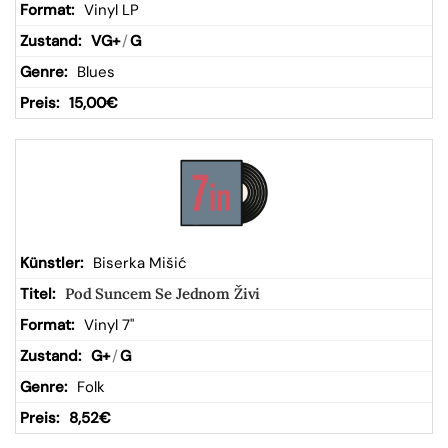
Vinyl LP
VG+
/
G
Blues
15,00
€
Biserka Mišić
Pod Suncem Se Jednom Živi
Vinyl 7"
G+
/
G
Folk
8,52
€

=====

_Job item_:
Reproduce the text of the listing above line for line, leaving out the pictures.

_Task solution_:
Vinyl LP
VG+
/
G
Blues
15,00
€
Biserka Mišić
Pod Suncem Se Jednom Živi
Vinyl 7"
G+
/
G
Folk
8,52
€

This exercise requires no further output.